Moderne Ladeinfrastruktur und grüne Energie
Für die E-Mobilität hat Unitax eine DC-Schnellladestation mit einer Leistung von 300 kW installiert, die speziell für elektrische Lkw wie den Mercedes eActros ausgelegt ist. Darüber hinaus stehen sieben AC-Ladepunkte zur Verfügung, die es Mitarbeitern ermöglichen, sowohl Firmenfahrzeuge als auch private Autos aufzuladen. Diese Maßnahmen sind Teil der umfassenden Nachhaltigkeitsstrategie von Unitax, die auf 100 Prozent grünen Strom für die elektrischen Fahrzeuge abzielt.
Ein weiterer Schritt in Richtung Eigenversorgung wird durch die Installation von Photovoltaikanlagen auf den Dächern der Gebäude angestrebt, um eigenen Strom zu erzeugen. Diese Investitionen sind nicht nur ein Schritt Richtung Klimaschutz, sondern sollen auch langfristig Kosten sparen, sowohl bei Wartung als auch beim Verbrauch.
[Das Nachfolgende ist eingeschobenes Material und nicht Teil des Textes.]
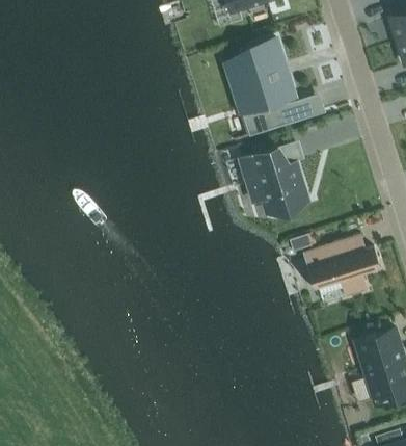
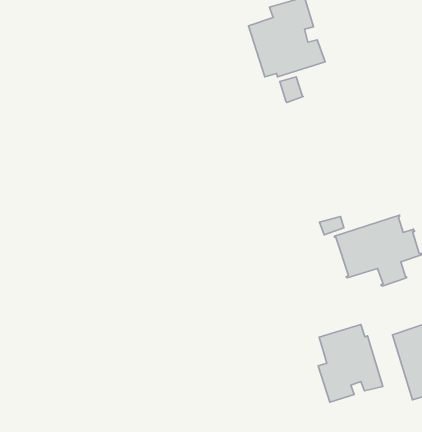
building: [242,149,306,216] -> none
building: none -> [318,325,383,402]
Ein konventioneller Lkw benötigt für 500 Kilometer 150 Liter Diesel, während ein elektrischer Lkw dafür 625 kWh Strom benötigt. Bei einem Preis von 35 Cent pro Kilowattstunde ist der elektrische Lkw in Bezug auf den Verbrauch die günstigere Wahl.
Der Mercedes eActros: Ein Blick auf die Technik
Der Mercedes eActros steht nicht nur für einen Umstieg auf Elektromobilität, sondern auch für innovative Technik und hohe Effizienz. Die Abbildungen und Texte auf der Webseite von Mercedes-Benz Trucks verdeutlichen, dass das Fahrzeug mit modernsten Features ausgestattet ist, die auf die Bedürfnisse der Logistikbranche zugeschnitten sind. Dabei ist das Aussehen der Originalfahrzeuge möglicherweise unterschiedlich von den abgebildeten Modellen, und es können Zubehör und Sonderausstattungen enthalten sein, die nicht im serienmäßigen Lieferumfang enthalten sind.
Ein weiterer Aspekt, der nicht außer Acht gelassen werden sollte, ist das Bekenntnis der Daimler Truck AG zu Chancengleichheit, Vielfalt, Offenheit und Respekt. Diese Unternehmenswerte spiegeln sich auch in der Entwicklung und Vermarktung der Fahrzeuge wider.
Ein wichtiger Schritt für die Branche
Die Maßnahmen von Unitax sind ein bedeutender Schritt in der Transformation der Logistikbranche hin zu einer nachhaltigeren Zukunft. Angesichts der globalen Herausforderungen im Bereich Klimaschutz und Ressourcenverbrauch ist es entscheidend, dass Unternehmen wie Unitax Verantwortung übernehmen. Der Umstieg auf elektrische Lkw und die Investitionen in Ladeinfrastruktur sind nicht nur zukunftsweisend, sondern auch ein Beispiel für andere Unternehmen, die sich ebenfalls auf den Weg in eine grüne Zukunft machen sollten.
Die Fortschritte in der E-Mobilität könnten weitreichende Auswirkungen auf die gesamte Branche haben, indem sie sowohl ökologische als auch ökonomische Vorteile mit sich bringen. Die Erfahrungen von Unitax könnten als Modell für weitere Unternehmen dienen, die ähnliche Ziele verfolgen und sich aktiv für den Klimaschutz einsetzen.